The concentration of phloroglucin in the acid decomposition reaction product was 2.5% by weight, and the yield of 70loglucin from 1,3+5-T HP corresponded to 90 mol%. The concentration of unreacted hydroperoxide in the reaction product is 0.021 mm IJ grams per f
fl/g, and the acid decomposition rate was equivalent to 97.5%.

Table 1 Examples 2 to 4 Acid decomposition reaction of 1.5.5-T I'B oxidation product was carried out in the same manner as described in Example 1 except that the type and amount of catalyst used were changed. did.
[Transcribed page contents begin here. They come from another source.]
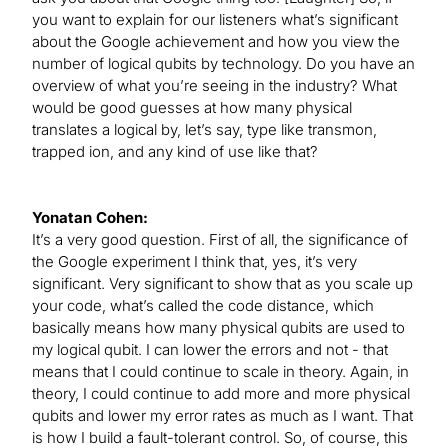
you want to explain for our listeners what’s significant
about the Google achievement and how you view the
number of logical qubits by technology. Do you have an
overview of what you’re seeing in the industry? What
would be good guesses at how many physical
translates a logical by, let’s say, type like transmon,
trapped ion, and any kind of use like that?
Yonatan Cohen:
It’s a very good question. First of all, the significance of
the Google experiment I think that, yes, it’s very
significant. Very significant to show that as you scale up
your code, what’s called the code distance, which
basically means how many physical qubits are used to
my logical qubit. I can lower the errors and not - that
means that I could continue to scale in theory. Again, in
theory, I could continue to add more and more physical
qubits and lower my error rates as much as I want. That
is how I build a fault-tolerant control. So, of course, this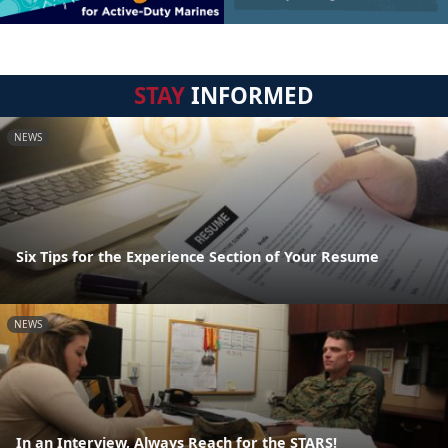
STAY
INFORMED
NEWS
Six Tips for the Experience Section of Your Resume
NEWS
In an Interview, Always Reach for the STARS!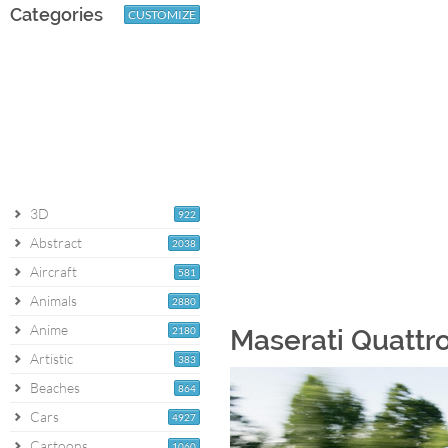
Categories
CUSTOMIZE
3D
922
Abstract
2038
Aircraft
581
Animals
2880
Anime
2180
Maserati Quattro
Artistic
383
Beaches
864
Cars
4927
Cartoons
1060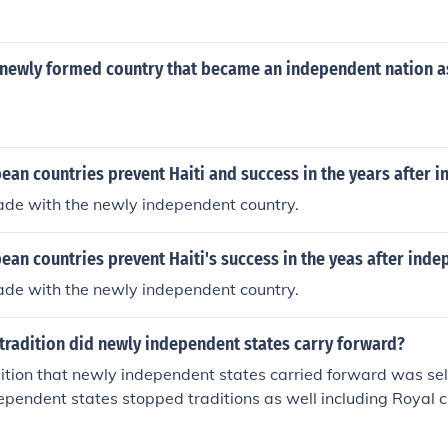
newly formed country that became an independent nation as 
ean countries prevent Haiti and success in the years after 
rade with the newly independent country.
an countries prevent Haiti's success in the yeas after ind
rade with the newly independent country.
tradition did newly independent states carry forward?
dition that newly independent states carried forward was se
pendent states stopped traditions as well including Royal c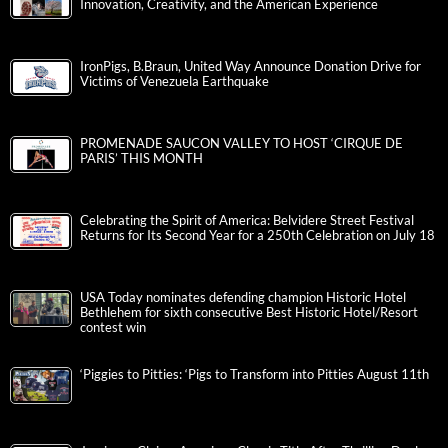
Innovation, Creativity, and the American Experience
IronPigs, B.Braun, United Way Announce Donation Drive for
Victims of Venezuela Earthquake
PROMENADE SAUCON VALLEY TO HOST ‘CIRQUE DE
PARIS’ THIS MONTH
Celebrating the Spirit of America: Belvidere Street Festival
Returns for Its Second Year for a 250th Celebration on July 18
USA Today nominates defending champion Historic Hotel
Bethlehem for sixth consecutive Best Historic Hotel/Resort
contest win
‘Piggies to Pitties: ‘Pigs to Transform into Pitties August 11th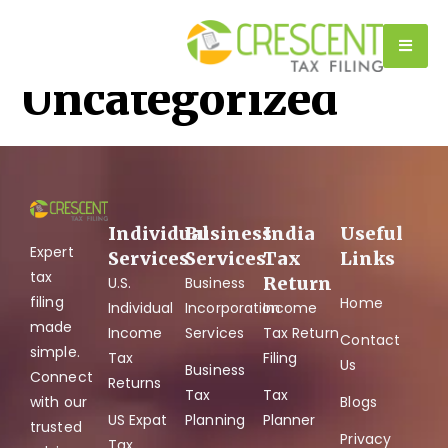
Category:
Uncategorized
Individual
Business
India
Useful
Expert
Services
Services
Tax
Links
tax
Return
U.S.
Business
filing
Home
Individual
Incorporation
Income
made
Income
Services
Tax Return
Contact
simple.
Tax
Filing
Us
Business
Connect
Returns
Tax
Tax
with our
Blogs
US Expat
Planning
Planner
trusted
Privacy
Tax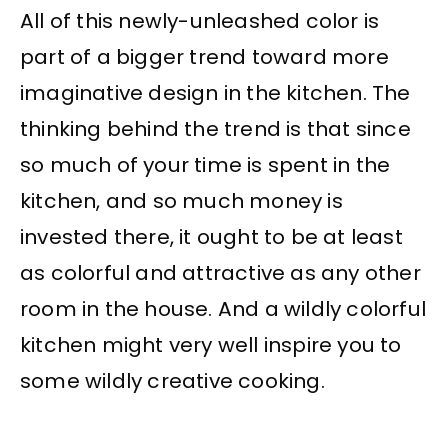
All of this newly-unleashed color is
part of a bigger trend toward more
imaginative design in the kitchen. The
thinking behind the trend is that since
so much of your time is spent in the
kitchen, and so much money is
invested there, it ought to be at least
as colorful and attractive as any other
room in the house. And a wildly colorful
kitchen might very well inspire you to
some wildly creative cooking.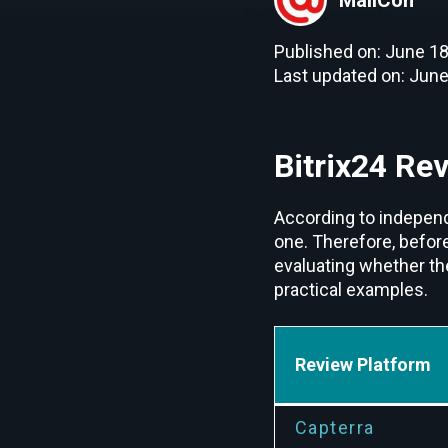
Published on: June 18
Last updated on: June
Bitrix24 Re
According to independe
one. Therefore, befor
evaluating whether th
practical examples.
Review Platform
Capterra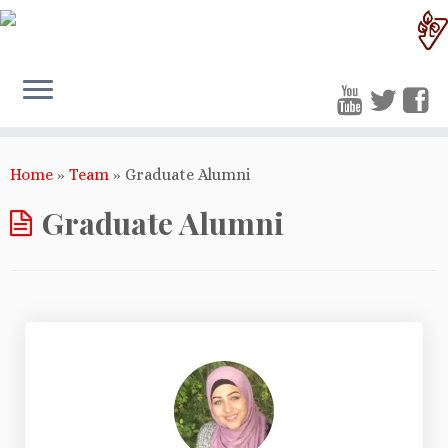
Home
»
Team
»
Graduate Alumni
Graduate Alumni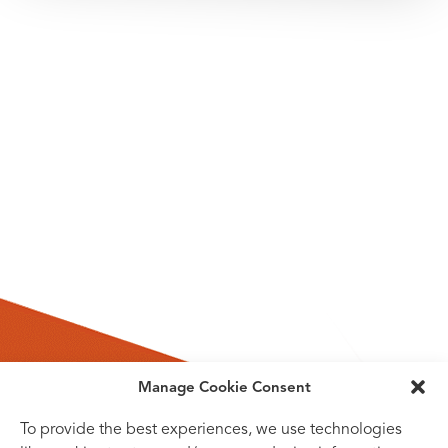
Manage Cookie Consent
To provide the best experiences, we use technologies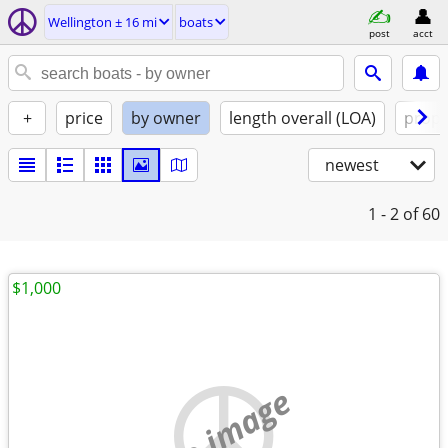
Wellington ± 16 mi
boats
post
acct
+
price
by owner
length overall (LOA)
propu
newest
1 - 2
of 60
$1,000
no image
Table 2 shows the type of catalyst, the amount used, and the reaction results.

Examples 5 and 6, Comparative Examples 1 and 2 L+5s5 TIP was carried out in the same manner as described in Example 1, except that the amount of catalyst (Kungest phosphoric acid) used was changed.
An acid decomposition reaction of the B oxidation product was carried out. Table 3 shows the amount of catalyst used and the reaction results.

Claims (1)

[Claims] (1) 1.3.5-) 1s3s5” containing oxidized by-products obtained by oxidation of IJ isopropylbenzene
Using a heteropolyacid as an acid decomposition catalyst for trihydroheloxide of triisopropylbenzene, the acid decomposition rate is 92 to 99.5% at a temperature of 40 to 110°C.
A method for producing phloroglucin, which is characterized by carrying out acid decomposition within the range.